Datenschutzvorfälle werden transparent berichtet

Trotz hoher technischer und organisatorischer Sicherheitsstandards können Datenschutzverletzungen auftreten. Unser Unternehmen ist gesetzlich dazu verpflichtet, im Fall einer Verletzung des Schutzes personenbezogener Daten die zuständigen Aufsichtsbehörden innerhalb von 24 Stunden zu benachrichtigen. Datenschutzvorfälle liegen auch dann vor, wenn eine unberechtigte Datenweitergabe stattfindet, beispielsweise beim Versand von E-Mails an Kunden mit falschen Daten. 2016 gab es 236 Datenschutzmeldungen von Telefónica Deutschland zu Vorfällen nach § 109a TKG an die Datenschutzaufsichtsbehörden (2015: 71 Datenschutzmeldungen). Der Meldeprozess folgt einem geregelten Verfahren, das in einer eigenen Unternehmensrichtlinie „Datenschutzvorfälle“ definiert ist. Wir führen den Anstieg zum Vorjahr auf verbesserte interne Meldeprozesse und ein gesteigertes Problembewusstsein der Mitarbeiter zurück. Im Berichtsjahr haben wir zudem vier datenschutzbezogene Lieferantenaudits bei Dienstleistern aus dem Bereichen IT und Personal sowie bei internen Stellen durchgeführt, bei denen keine Verstöße festgestellt wurden.
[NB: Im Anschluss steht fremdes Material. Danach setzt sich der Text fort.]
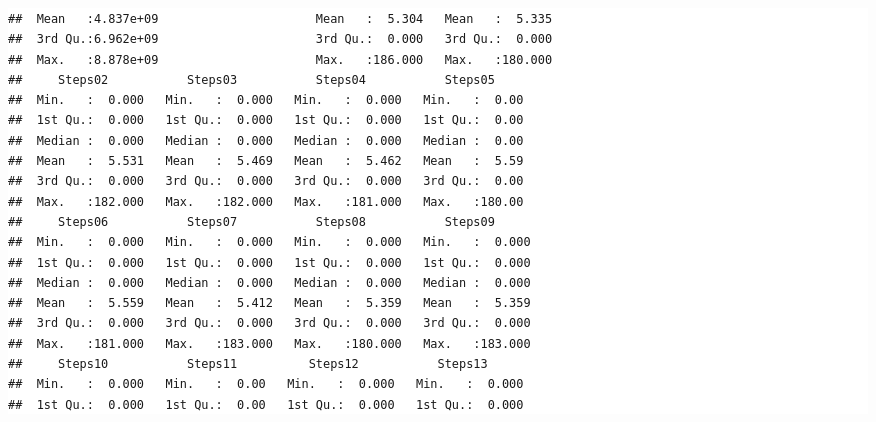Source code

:     ##  Mean   :4.837e+09                      Mean   :  5.304   Mean   :  5.335  
    ##  3rd Qu.:6.962e+09                      3rd Qu.:  0.000   3rd Qu.:  0.000  
    ##  Max.   :8.878e+09                      Max.   :186.000   Max.   :180.000  
    ##     Steps02           Steps03           Steps04           Steps05      
    ##  Min.   :  0.000   Min.   :  0.000   Min.   :  0.000   Min.   :  0.00  
    ##  1st Qu.:  0.000   1st Qu.:  0.000   1st Qu.:  0.000   1st Qu.:  0.00  
    ##  Median :  0.000   Median :  0.000   Median :  0.000   Median :  0.00  
    ##  Mean   :  5.531   Mean   :  5.469   Mean   :  5.462   Mean   :  5.59  
    ##  3rd Qu.:  0.000   3rd Qu.:  0.000   3rd Qu.:  0.000   3rd Qu.:  0.00  
    ##  Max.   :182.000   Max.   :182.000   Max.   :181.000   Max.   :180.00  
    ##     Steps06           Steps07           Steps08           Steps09       
    ##  Min.   :  0.000   Min.   :  0.000   Min.   :  0.000   Min.   :  0.000  
    ##  1st Qu.:  0.000   1st Qu.:  0.000   1st Qu.:  0.000   1st Qu.:  0.000  
    ##  Median :  0.000   Median :  0.000   Median :  0.000   Median :  0.000  
    ##  Mean   :  5.559   Mean   :  5.412   Mean   :  5.359   Mean   :  5.359  
    ##  3rd Qu.:  0.000   3rd Qu.:  0.000   3rd Qu.:  0.000   3rd Qu.:  0.000  
    ##  Max.   :181.000   Max.   :183.000   Max.   :180.000   Max.   :183.000  
    ##     Steps10           Steps11          Steps12           Steps13       
    ##  Min.   :  0.000   Min.   :  0.00   Min.   :  0.000   Min.   :  0.000  
    ##  1st Qu.:  0.000   1st Qu.:  0.00   1st Qu.:  0.000   1st Qu.:  0.000  
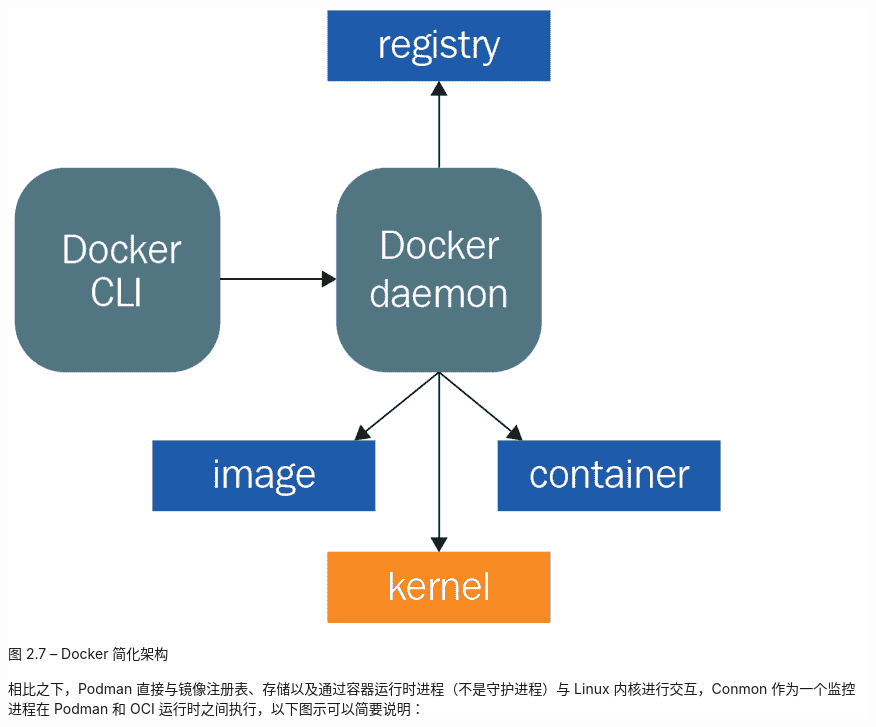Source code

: ![图 2.7 – Docker 简化架构](img/B17908_02_07.jpg)

图 2.7 – Docker 简化架构

相比之下，Podman 直接与镜像注册表、存储以及通过容器运行时进程（不是守护进程）与 Linux 内核进行交互，Conmon 作为一个监控进程在 Podman 和 OCI 运行时之间执行，以下图示可以简要说明：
Management für Informationssicherheit und Datenschutz weiter integriert

Datenschutz bei der Telefónica Deutschland Group
In unseren Geschäftsgrundsätzen verpflichten wir uns auch zur Informationssicherheit. Wir behandeln sensible Daten vertraulich und sichern sie gegen mögliche Zugriffe von unberechtigten Dritten. Dafür nutzen wir ein detailliertes Berechtigungsmanagement, moderne und standardisierte Verschlüsselungsverfahren sowie sichere Anmeldeverfahren, mit denen nur berechtigte Personen auf vertrauliche Informationen zugreifen können. Durch die Datenverarbeitung in geografisch verteilten Rechenzentren stellen wir zudem sicher, dass die Kunden unsere Dienste auch beim Ausfall einzelner Komponenten oder selbst bei einem Ausfall ganzer Standorte nutzen können. Mit dem 2015 etablierten Informationssicherheits- und Datenschutzmanagementsystem (ISMS und DSMS) steuern wir unsere Prozesse über Standards, Zielvorgaben, Verantwortlichkeiten, Trainings und die regelmäßige Kontrolle der umgesetzten Maßnahmen. Das ISMS orientiert sich am internationalen Standard ISO 27.001:2013. Effizienz und Funktion unseres Managementansatzes prüfen wir mittels regelmäßiger Assessments, Prüfungen der internen Revision sowie eines Benchmarkings mit anderen Unternehmen. 2016 stand der Aufbau einer funktionsfähigen Governance-Struktur im Bereich Informationssicherheit im Zentrum unserer Aktivitäten, um das Thema in alle relevanten Geschäftsbereiche und -prozesse zu integrieren. Parallel wurde ein Cyber-Security-Emergency-Center als neuer Meldeweg für Sicherheitsvorfälle jeglicher Art etabliert. Zusätzlich haben wir Security Assessments erweitert, die zur Prüfung der Systeme und Prozesse von Unternehmensbereichen und Lieferanten dienen.